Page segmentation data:
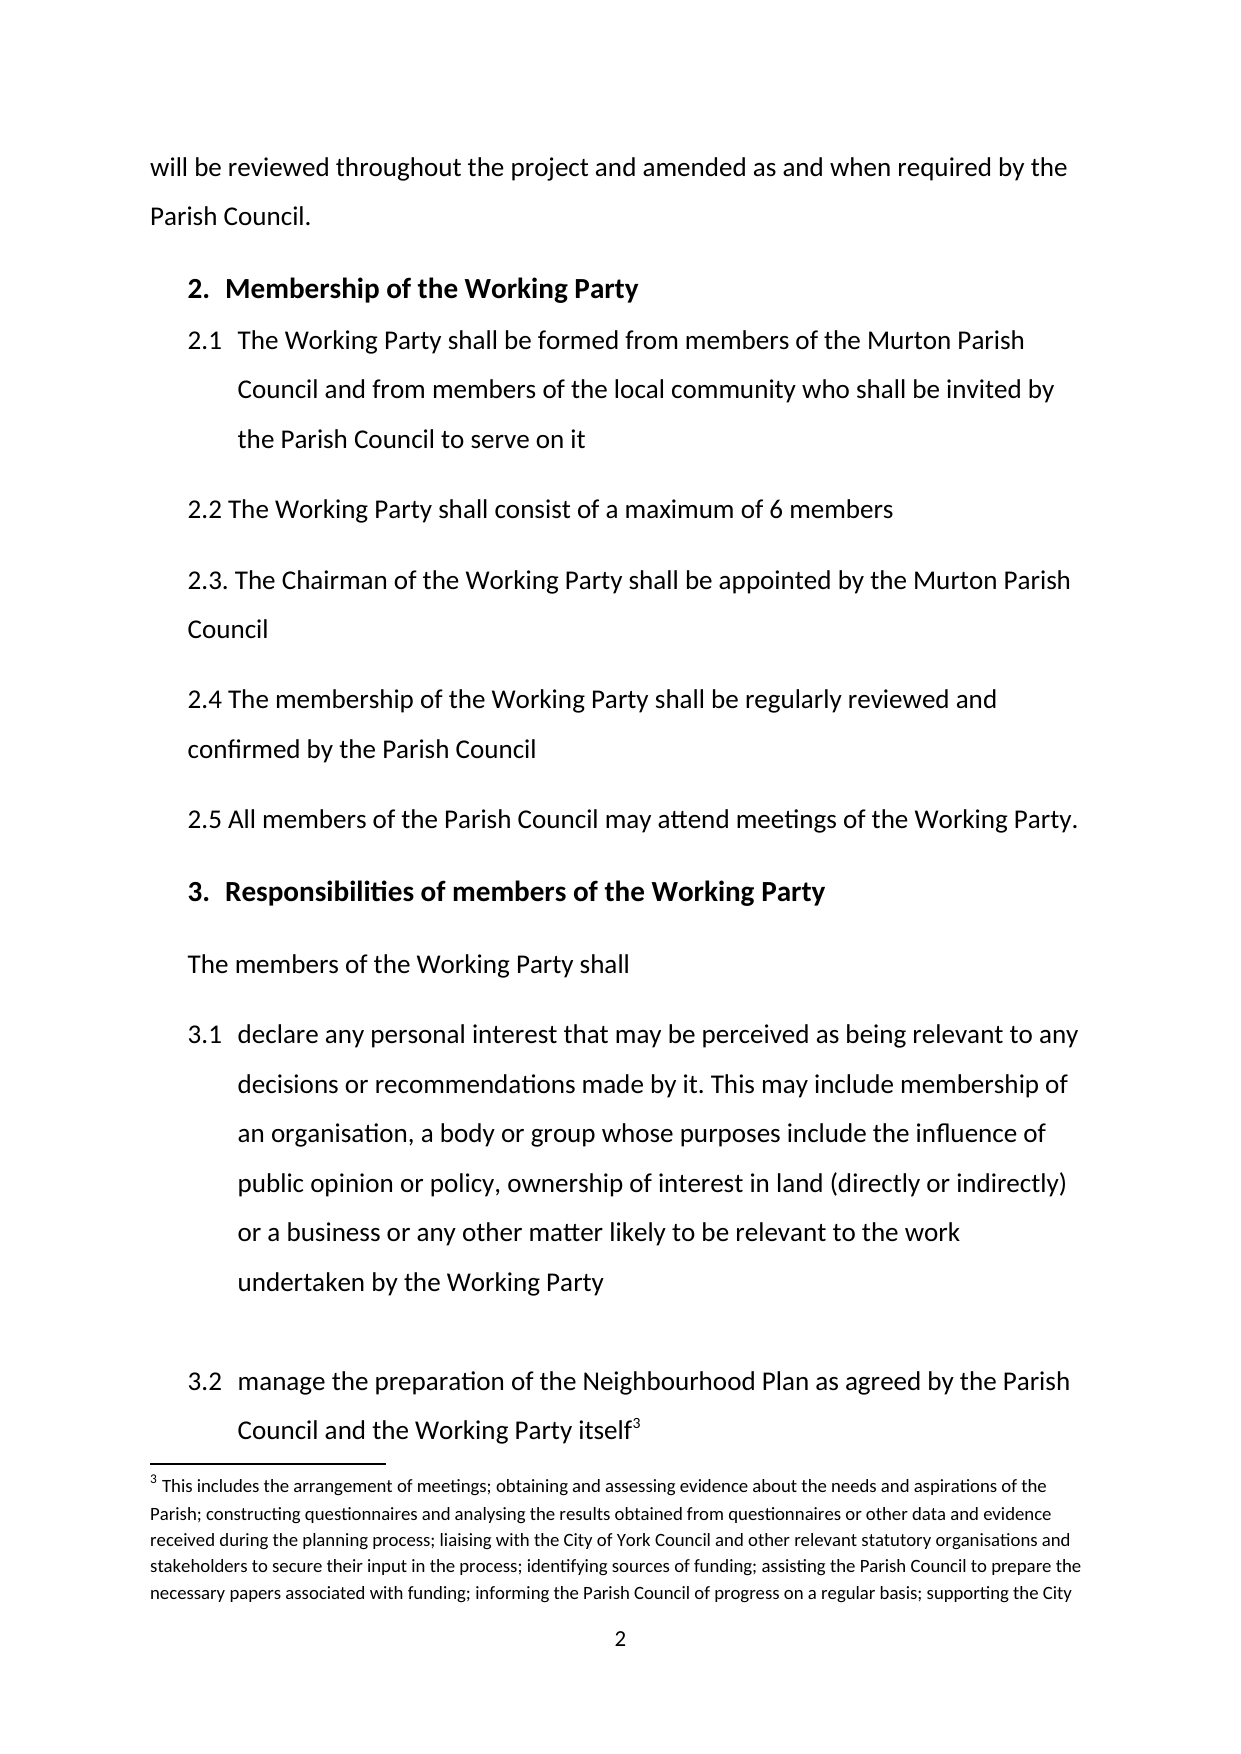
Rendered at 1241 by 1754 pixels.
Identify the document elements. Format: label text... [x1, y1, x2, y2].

list The Working Party shall be formed from members of the Murton Parish Council and from members of the local community who shall be invited by the Parish Council to serve on it [187, 323, 1090, 455]
list manage the preparation of the Neighbourhood Plan as agreed by the Parish Council and the Working Party itself [187, 1364, 1090, 1446]
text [150, 150, 1090, 232]
text 2.3. The Chairman of the Working Party shall be appointed by the Murton Parish Council [187, 563, 1090, 645]
text 2.4 The membership of the Working Party shall be regularly reviewed and confirmed by the Parish Council [187, 683, 1090, 765]
text 2.2 The Working Party shall consist of a maximum of 6 members [150, 492, 1090, 526]
text 2.5 All members of the Parish Council may attend meetings of the Working Party. [150, 802, 1090, 835]
list Responsibilities of members of the Working Party [187, 873, 1090, 908]
list declare any personal interest that may be perceived as being relevant to any decisions or recommendations made by it. This may include membership of an organisation, a body or group whose purposes include the influence of public opinion or policy, ownership of interest in land (directly or indirectly) or a business or any other matter likely to be relevant to the work undertaken by the Working Party [187, 1017, 1090, 1298]
list Membership of the Working Party [187, 270, 1090, 305]
text The members of the Working Party shall [150, 947, 1090, 980]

(Job) Would you copy the records word for word, without any of their pictures?

(Answer box)
Rendered at 1241 by 1754 pixels.
Identify the document elements. Format: label text... [x1, y1, x2, y2].

list The Working Party shall be formed from members of the Murton Parish Council and from members of the local community who shall be invited by the Parish Council to serve on it [187, 323, 1090, 455]
list manage the preparation of the Neighbourhood Plan as agreed by the Parish Council and the Working Party itself [187, 1364, 1090, 1446]
text [150, 150, 1090, 232]
text 2.3. The Chairman of the Working Party shall be appointed by the Murton Parish Council [187, 563, 1090, 645]
text 2.4 The membership of the Working Party shall be regularly reviewed and confirmed by the Parish Council [187, 683, 1090, 765]
text 2.2 The Working Party shall consist of a maximum of 6 members [150, 492, 1090, 526]
text 2.5 All members of the Parish Council may attend meetings of the Working Party. [150, 802, 1090, 835]
list Responsibilities of members of the Working Party [187, 873, 1090, 908]
list declare any personal interest that may be perceived as being relevant to any decisions or recommendations made by it. This may include membership of an organisation, a body or group whose purposes include the influence of public opinion or policy, ownership of interest in land (directly or indirectly) or a business or any other matter likely to be relevant to the work undertaken by the Working Party [187, 1017, 1090, 1298]
list Membership of the Working Party [187, 270, 1090, 305]
text The members of the Working Party shall [150, 947, 1090, 980]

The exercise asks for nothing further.